In the text on OOP, which languages does the commenter recommend examining to see what others are doing in the OO world?

Text provided
=== Begin Enclosure ===

COBOL actually has a lot in common with VB. It was a shitty technology when it was invented (LISP was already available, C++ was already available), it gained a lot of ground because business monkeys could JUST ABOUT understand it, and it outlived its usefulness (having bizarre features grafted onto it–viz. Object Orientation) because of mindspace/implementation quantity inertia.
So, “OOP” as we know it, is about to change again. C++, then Java, then C#, then… are solving the OOP puzzle. People have tracked down what’s so interesting in OOP, and it is the use of Interfaces that protect and make available code/programs/webservices.
You, OOP “gurus”, must grow up, when the time is right
Well, maybe english isn’t your native language since you hail from Brazil, but to claim that C++, Java, and C# are solving the OOP puzzle shows a very limited understanding of OOP. Interfaces aren’t very interesting, in the fact that almost all languages use them either implicitly, explicitly, or via things like function pointers in straight C.
Take a look at Dylan, CLOS(Lisp OO), Smalltalk, or Slate for what others are doing in the OO world. C++, Java, and C#’s saving grace are the big libraries and the tools.

=== End Enclosure ===

(Dataset records)
=== Begin Enclosure ===

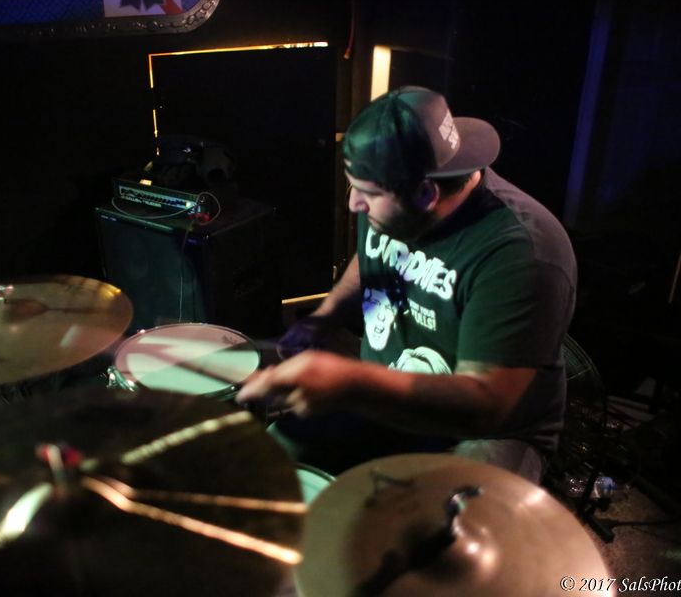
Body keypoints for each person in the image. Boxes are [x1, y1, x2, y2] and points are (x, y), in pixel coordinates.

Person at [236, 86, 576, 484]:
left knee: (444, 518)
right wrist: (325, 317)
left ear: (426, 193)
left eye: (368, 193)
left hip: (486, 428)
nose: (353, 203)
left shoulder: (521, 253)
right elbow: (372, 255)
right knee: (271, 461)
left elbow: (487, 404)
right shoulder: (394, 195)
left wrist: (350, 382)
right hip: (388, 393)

=== End Enclosure ===
=== Begin Enclosure ===

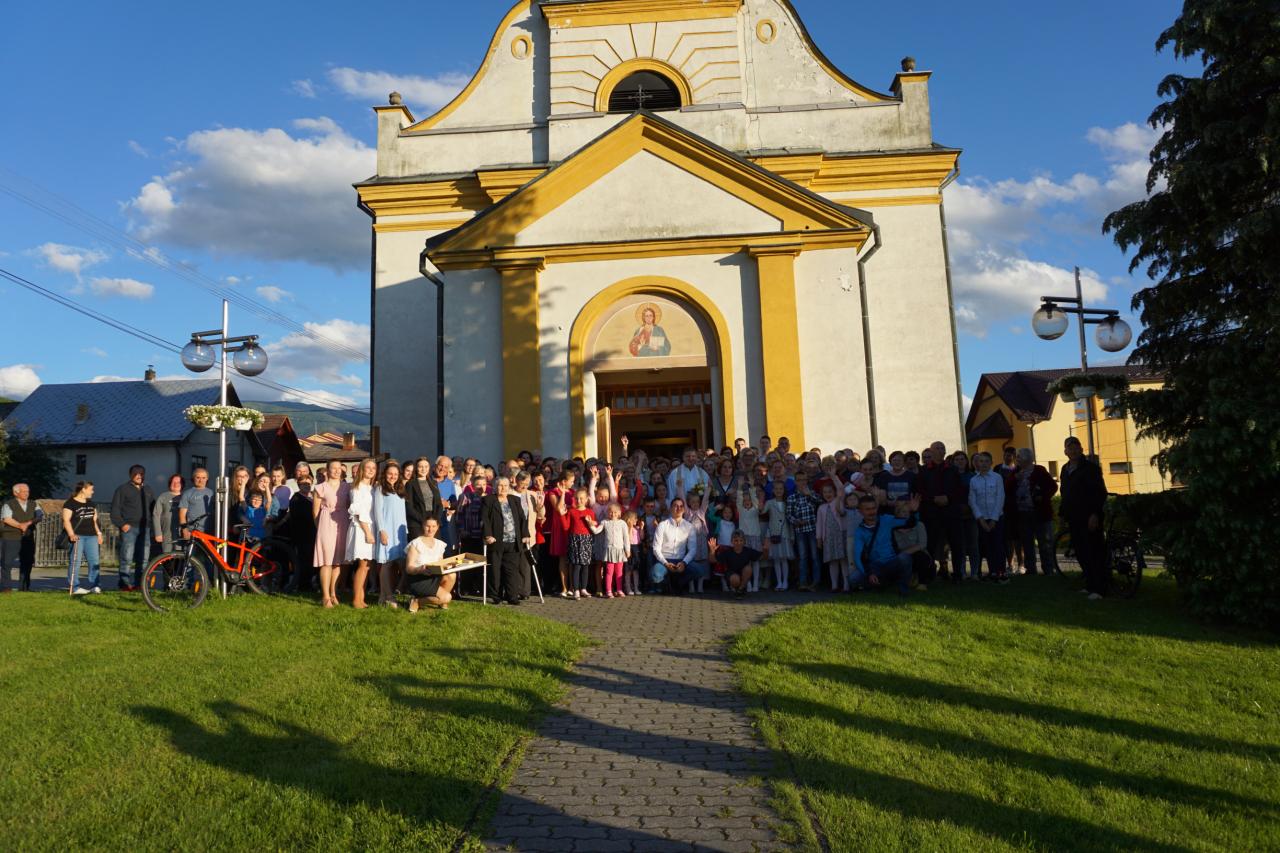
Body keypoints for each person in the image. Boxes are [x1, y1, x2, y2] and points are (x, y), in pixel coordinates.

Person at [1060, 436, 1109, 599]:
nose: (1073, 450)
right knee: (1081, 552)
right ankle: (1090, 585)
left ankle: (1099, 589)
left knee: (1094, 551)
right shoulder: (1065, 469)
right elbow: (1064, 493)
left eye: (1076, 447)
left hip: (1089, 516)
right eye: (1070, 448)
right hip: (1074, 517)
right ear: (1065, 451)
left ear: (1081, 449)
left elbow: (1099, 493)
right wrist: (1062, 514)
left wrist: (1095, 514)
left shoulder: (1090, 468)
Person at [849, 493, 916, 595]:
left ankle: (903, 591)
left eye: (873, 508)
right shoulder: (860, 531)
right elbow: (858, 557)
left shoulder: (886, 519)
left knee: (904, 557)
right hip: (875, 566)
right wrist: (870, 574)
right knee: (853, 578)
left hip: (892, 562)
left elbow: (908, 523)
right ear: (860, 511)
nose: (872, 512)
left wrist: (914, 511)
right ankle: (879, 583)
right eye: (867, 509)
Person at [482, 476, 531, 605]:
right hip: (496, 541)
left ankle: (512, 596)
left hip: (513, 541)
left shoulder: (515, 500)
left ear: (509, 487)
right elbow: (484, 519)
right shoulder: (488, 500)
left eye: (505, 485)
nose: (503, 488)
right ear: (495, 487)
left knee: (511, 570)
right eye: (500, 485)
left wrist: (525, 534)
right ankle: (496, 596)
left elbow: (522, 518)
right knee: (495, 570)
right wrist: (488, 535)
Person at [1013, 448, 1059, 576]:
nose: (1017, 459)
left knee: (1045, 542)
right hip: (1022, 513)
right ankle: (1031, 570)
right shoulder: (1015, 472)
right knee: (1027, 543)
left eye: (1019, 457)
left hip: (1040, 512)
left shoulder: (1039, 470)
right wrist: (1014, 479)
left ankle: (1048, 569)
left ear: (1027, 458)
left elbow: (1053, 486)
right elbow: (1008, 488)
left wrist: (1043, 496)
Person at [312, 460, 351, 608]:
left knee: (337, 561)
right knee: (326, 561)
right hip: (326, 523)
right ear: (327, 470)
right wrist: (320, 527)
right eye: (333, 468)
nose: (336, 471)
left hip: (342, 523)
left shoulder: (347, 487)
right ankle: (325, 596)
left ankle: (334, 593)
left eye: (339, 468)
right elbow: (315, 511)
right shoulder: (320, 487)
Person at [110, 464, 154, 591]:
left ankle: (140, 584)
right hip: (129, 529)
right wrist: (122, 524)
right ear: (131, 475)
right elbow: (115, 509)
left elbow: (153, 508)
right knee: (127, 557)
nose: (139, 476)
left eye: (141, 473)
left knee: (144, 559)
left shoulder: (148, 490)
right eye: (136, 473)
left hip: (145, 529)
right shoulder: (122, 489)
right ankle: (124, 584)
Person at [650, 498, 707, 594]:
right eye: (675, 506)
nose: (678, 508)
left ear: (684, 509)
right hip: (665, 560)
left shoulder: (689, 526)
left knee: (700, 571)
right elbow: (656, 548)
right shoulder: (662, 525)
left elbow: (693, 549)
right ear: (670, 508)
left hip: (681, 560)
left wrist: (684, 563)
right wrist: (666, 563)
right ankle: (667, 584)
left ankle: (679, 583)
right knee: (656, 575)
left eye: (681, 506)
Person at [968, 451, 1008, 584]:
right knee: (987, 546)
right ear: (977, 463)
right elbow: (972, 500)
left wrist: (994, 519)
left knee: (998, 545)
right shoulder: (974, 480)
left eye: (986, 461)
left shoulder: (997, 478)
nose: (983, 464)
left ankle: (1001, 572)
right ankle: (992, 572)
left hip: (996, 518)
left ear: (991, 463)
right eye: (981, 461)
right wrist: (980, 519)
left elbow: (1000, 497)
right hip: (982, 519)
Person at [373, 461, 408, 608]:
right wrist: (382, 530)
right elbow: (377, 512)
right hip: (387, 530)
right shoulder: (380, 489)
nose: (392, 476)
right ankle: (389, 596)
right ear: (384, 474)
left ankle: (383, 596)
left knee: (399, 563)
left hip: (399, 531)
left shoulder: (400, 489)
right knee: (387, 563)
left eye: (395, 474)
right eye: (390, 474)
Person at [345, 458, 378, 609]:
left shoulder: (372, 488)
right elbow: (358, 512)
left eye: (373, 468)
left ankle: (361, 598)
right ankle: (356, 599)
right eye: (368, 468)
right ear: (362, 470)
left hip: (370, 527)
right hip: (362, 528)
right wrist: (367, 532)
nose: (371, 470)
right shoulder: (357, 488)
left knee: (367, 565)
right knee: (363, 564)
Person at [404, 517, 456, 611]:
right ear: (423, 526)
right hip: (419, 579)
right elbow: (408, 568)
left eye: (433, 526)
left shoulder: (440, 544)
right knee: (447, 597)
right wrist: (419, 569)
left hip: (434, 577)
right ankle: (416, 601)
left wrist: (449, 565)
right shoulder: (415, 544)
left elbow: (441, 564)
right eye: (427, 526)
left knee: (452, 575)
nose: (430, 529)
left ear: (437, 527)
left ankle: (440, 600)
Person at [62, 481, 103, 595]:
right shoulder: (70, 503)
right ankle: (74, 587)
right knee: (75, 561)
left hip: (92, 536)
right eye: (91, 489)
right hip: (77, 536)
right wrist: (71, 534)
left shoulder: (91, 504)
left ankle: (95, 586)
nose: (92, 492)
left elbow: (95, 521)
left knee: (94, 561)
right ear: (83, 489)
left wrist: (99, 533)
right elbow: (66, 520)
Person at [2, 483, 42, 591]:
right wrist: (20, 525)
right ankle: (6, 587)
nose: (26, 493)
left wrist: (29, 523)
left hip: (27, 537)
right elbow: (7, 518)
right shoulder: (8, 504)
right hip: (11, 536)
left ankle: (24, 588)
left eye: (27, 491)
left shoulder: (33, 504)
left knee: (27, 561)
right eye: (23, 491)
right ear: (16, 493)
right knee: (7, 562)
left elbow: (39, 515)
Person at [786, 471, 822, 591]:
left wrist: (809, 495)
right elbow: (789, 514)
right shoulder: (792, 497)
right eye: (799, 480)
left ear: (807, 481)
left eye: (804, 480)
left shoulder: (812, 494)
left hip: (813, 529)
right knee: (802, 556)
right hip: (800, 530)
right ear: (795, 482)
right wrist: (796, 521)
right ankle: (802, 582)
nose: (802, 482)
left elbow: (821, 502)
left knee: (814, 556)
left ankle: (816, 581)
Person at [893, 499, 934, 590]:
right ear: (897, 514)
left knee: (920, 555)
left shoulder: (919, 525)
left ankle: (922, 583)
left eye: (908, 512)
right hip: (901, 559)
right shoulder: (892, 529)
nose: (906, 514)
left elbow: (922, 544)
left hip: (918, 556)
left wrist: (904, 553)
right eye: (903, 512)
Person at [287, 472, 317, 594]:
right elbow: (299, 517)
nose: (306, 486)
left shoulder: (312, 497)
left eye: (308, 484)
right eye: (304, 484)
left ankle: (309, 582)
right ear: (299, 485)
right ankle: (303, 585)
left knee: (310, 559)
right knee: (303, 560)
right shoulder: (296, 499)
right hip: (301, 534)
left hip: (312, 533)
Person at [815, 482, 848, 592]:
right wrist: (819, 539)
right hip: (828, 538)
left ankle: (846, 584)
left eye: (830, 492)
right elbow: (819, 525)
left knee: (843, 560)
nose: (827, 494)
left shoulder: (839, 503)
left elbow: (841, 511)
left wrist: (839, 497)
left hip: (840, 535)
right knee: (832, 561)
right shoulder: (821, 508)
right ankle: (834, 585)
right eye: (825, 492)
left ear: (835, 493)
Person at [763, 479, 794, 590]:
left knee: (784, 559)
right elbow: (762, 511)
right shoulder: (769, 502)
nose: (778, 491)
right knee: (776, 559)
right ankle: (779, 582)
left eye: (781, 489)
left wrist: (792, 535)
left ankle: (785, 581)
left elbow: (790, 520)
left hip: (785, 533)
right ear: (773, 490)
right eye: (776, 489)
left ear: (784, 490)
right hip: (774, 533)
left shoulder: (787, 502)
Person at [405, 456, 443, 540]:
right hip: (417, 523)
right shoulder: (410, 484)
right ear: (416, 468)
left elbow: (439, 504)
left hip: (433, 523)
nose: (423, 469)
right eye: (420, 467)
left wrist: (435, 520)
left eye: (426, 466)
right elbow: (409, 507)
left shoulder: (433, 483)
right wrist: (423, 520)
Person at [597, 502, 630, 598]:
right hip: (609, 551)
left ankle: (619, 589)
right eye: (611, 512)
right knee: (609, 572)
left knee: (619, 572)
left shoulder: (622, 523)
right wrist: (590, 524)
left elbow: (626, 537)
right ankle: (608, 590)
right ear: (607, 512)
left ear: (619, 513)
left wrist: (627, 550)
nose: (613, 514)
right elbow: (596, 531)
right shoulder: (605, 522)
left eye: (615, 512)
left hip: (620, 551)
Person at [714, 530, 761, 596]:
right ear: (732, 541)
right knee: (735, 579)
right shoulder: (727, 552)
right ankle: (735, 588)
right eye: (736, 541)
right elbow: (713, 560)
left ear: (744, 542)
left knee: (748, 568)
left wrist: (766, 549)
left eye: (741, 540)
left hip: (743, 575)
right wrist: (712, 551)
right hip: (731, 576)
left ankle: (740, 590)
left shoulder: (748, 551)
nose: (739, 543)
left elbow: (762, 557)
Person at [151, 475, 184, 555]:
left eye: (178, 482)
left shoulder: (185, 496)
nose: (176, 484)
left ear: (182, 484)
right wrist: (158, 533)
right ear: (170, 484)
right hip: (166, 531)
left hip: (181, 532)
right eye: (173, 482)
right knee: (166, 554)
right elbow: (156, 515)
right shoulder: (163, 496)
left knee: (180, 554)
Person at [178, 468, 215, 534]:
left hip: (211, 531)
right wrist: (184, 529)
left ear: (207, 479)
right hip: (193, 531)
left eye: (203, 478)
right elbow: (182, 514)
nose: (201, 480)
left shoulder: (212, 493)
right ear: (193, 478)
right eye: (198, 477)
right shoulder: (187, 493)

=== End Enclosure ===

Worked solution
Dylan, CLOS (Lisp OO), Smalltalk, and Slate.